Kenneth Prager, MD, is Professor of Medicine, Director of Medical Ethics, and Chair of the Medical Ethics Committee at Columbia University Medical Center, New York, NY.
Do you think that it is acceptable for physicians to offer medical care to family and friends who are not their patients?
Dr Prager: I don’t see a problem in the case of very simple or relatively minor situations—for example, if a relative or friend calls me or one of my children has a chest cold and needs an antibiotic. But I would not do so in more complex or serious situations.
What about having a relative or friend as a patient?
Dr Prager: It depends on many variables, such as the nature of the relationship and the personalities of the people involved. I was the primary doctor for a number of my friends and it did not seem to be problematic. But in some cases, it can be a little more emotionally taxing, especially if the person has a serious illness. I can see where those emotions could interfere with a more objective assessment of the situation. Serving as a person’s primary internist and being the quarterback is one thing, but in the event of chronic illness, emotions can get involved and the friendship can become a hindrance. For example, if I were an oncologist, I would not want to treat one of my friends for a malignancy. But if I am an internist, conducting an annual checkup for hypertension or diabetes, I don’t see many emotionally demanding or sensitive issues that might interfere.

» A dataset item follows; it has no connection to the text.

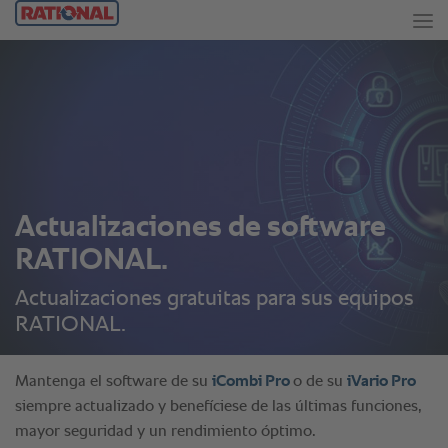
Actualizaciones de software
RATIONAL.
Actualizaciones gratuitas para sus equipos
RATIONAL.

I do draw a distinction between treating friends – even close friends – and relatives, especially immediate family. Other than something very routine, I think it is not a good idea.
Would you feel inhibited about asking sensitive questions of your patient if he or she were a friend?
Dr Prager: I could see where asking about sexual practices might be problematic in treating a friend, but much depends on the personality of both the doctor and the patient. But I could certainly see bringing up subjects such as weight or alcohol use and even end-of-life care with a patient who is also a friend. In fact, it could even be more effective than if a different physician were raising these issues. A friend might take advice more seriously from me as a good friend than from another physician he or she feels neutral about or dislikes. Obviously this doesn’t mean that people don’t love or trust physicians who aren’t friends, only that sometimes, the word of a good friend can carry extra weight.
Ultimately, I think it is a nuanced issue and the statement of the AMA appropriately can’t be a nuanced declaration. Perhaps it’s not always a good idea to have friends as patients if there are alternatives. But there are exceptions in which a physician whose friend is a patient can offer excellent care, and good, effective communication.